Real Capital Analytics data shows that commercial property prices in Manhattan and the boroughs have almost doubled since 2010, while commercial property prices in the suburbs have essentially stagnated and even fallen behind the already lackluster national average.

A comparison of average office prices and vacancy rates between Manhattan and different suburban sub-markets highlights the extent of the rift.

Between the second quarter of 2013 and the second quarter of 2014, average asking rents per s/f in Fairfield County and Long Island fell by 1.0 percent to $37.20 and by 3.1 percent to $30.01, respectively, according to Cushman & Wakefield.

During the same period the average office rent for Manhattan rose by 4.86 percent to $64.82 per s/f. Manhattan’s current vacancy rate of 10.2% is well below Fairfield County’s 20.5 percent, Long Island’s 17.3 percent and Northern New Jersey’s 20.3 percent.

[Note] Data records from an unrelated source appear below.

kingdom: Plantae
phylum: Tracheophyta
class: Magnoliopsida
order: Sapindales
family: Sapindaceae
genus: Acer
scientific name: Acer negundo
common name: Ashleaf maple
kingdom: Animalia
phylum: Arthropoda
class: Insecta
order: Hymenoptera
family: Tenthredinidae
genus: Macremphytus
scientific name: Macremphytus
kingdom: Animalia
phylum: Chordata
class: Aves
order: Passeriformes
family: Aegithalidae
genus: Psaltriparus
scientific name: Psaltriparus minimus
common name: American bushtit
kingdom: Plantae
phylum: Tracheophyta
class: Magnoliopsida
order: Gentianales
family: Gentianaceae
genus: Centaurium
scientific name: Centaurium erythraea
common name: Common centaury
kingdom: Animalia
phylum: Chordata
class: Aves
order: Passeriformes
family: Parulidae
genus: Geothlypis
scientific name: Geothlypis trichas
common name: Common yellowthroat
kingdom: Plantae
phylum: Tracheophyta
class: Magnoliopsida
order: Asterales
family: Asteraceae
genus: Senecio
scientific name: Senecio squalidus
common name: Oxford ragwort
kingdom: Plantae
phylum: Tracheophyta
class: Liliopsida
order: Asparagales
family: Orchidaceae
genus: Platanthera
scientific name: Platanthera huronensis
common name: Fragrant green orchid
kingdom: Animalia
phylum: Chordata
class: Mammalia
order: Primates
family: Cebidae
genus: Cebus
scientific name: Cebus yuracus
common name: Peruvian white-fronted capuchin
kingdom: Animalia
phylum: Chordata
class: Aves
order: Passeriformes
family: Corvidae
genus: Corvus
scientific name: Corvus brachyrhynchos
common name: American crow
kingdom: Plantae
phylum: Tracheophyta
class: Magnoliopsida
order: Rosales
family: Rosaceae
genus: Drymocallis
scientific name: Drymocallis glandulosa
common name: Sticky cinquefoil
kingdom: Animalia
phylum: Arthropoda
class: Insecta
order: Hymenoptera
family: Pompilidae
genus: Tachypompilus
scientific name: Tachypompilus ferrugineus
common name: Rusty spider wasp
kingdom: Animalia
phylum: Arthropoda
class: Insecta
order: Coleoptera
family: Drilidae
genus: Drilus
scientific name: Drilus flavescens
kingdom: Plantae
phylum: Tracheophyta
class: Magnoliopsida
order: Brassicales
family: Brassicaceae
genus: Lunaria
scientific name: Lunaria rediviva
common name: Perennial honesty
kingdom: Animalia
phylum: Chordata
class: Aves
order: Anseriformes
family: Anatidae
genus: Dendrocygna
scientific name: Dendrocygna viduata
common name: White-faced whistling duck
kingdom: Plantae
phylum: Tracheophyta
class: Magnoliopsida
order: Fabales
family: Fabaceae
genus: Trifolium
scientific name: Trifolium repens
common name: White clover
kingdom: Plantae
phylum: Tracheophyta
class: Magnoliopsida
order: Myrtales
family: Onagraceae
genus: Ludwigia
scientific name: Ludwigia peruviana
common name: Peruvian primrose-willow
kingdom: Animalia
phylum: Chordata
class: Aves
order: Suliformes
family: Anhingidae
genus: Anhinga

According to brokers and analysts, the reasons for suburban weakness and urban strength are closely intertwined. “I think it’s mostly a function of the larger trend of people wanting to be in more urban areas,” said Ben Thypin, director of market analysis at research firm Real Capital Analytics. “Companies are moving into the city at the expense of the suburbs.”

The suburban office market grew during the golden age of urban sprawl, offering employees a shorter commute to work and an escape from the crime and dirt of the city. But the urban renewal of the past two decades has reversed that advantage.

For millenials living in Manhattan or Brooklyn, working in Stamford or Jersey City means a long commute to dreary neighborhoods. Unsurprisingly, many prefer to work in Soho or Flatiron — despite the higher rents.

To compete in this changing office market, brokers say, the suburbs need to become more like Manhattan and Brooklyn.

AL GUTIERREZ
AL GUTIERREZ

“I think there’s more of a need for mixed-use neighborhoods in suburban markets, which New York City has readily available,” said Al Gutierrez, executive managing director at Colliers International’s Stamford office.

Gutierrez recalled working around Wall Street in the early 1990s, when Lower Manhattan was virtually deserted by 6:30 p.m. every day. Nowadays Downtown is popular with companies because it has transformed into a 24-hour neighborhood with plenty of residential towers, restaurants and bars. Cities like Stamford need to make a similar transformation in order to keep up, he said.

The suburban office markets that have done best are those that offer mixed-use neighborhoods similar to New York City — particularly in New Jersey.

Hudson County, which encompasses Hoboken and Jersey City, has recently seen a growth in residential development and offers a thriving nightlife. In the third quarter, its average office rent grew by 6.6 percent to $34.35 per s/f, according to Cushman & Wakefield, bucking the suburban decline.

RICHARD MIRLISS
RICHARD MIRLISS

“The reason why those submarkets are hot is because they have transportation infrastructure, surrounding amenities and proximity to Manhattan,” said Richard Mirliss, executive managing director at Colliers International in New Jersey. “(Office) migration in New Jersey is turning east, and the main issue is attraction and retention of millennial workers.”

He explained that employers are moving away from traditional suburban campuses because young workers don’t want to work “in the middle of nowhere”.

Most other suburban office centers are lagging far behind in the quest to become more livable, but there are encouraging signs that it is starting to change.

The Harbor Point mixed-use development will bring 4,000 apartments to Stamford’s South End, while RXR Realty is working on a major mixed-use project in Hempstead, Long Island. In Rokonkoma, Long Island, Tritec Real Estate is planning a major mixed-use project that could include 1,450 apartments and 545,000 s/f of office and retail space. As restaurants and bars tend to follow residential development, these projects are bound to make their neighborhoods more attractive to young workers.

While the suburban commercial market is still weak overall, industrial and healthcare buildings are already doing well in virtually all areas.

“There is major growth in pricing for industrial buildings, with demand from firms moving out of Queens and Brooklyn,” said Philip Heilpern, a senior vice president at CBRE’s Long Island office.

PHIL HEILPERN
PHIL HEILPERN

Rising rents in the city have pushed manufacturing firms into the suburbs, driving up the value of scarce industrial land. Suburban brokers and developers are hoping the office market will one day follow a similar trajectory. And if lower rents and mixed-use development fail to attract tenants to the suburbs, there’s always tax breaks.

Yesterday (Tuesday), New Jersey’s state senate was set to vote to expand the state’s already generous tax incentives program for corporations.

“One of the reasons for growth in urban areas in New Jersey is a tax incentive for leasing within half a mile from a train station,” said Jon Williams, a director at Cushman & Wakefield in New Jersey. “A lot of tenants are trying to take advantage of that right now.”